==== Data records
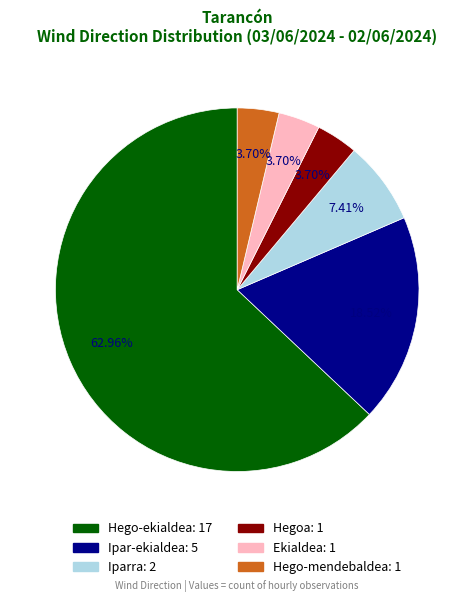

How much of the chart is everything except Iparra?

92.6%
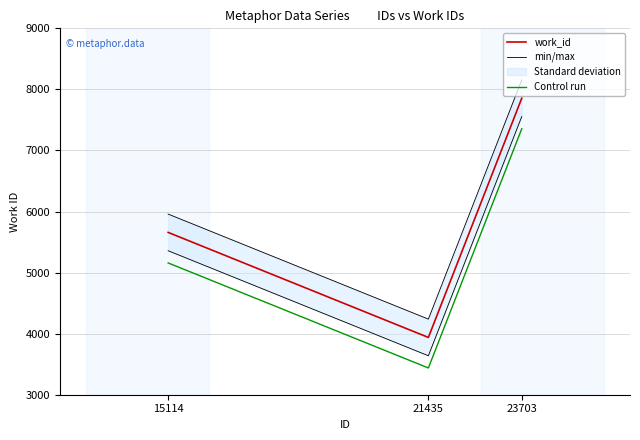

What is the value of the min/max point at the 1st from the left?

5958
========
What is required:
Rewrite the data above, replacing "chart" with "graph" everywhere it appears and changing nothing else. Omit the pictures from your answer.

Task response:
How much of the graph is everything except Iparra?

92.6%

What is the value of the min/max point at the 1st from the left?

5958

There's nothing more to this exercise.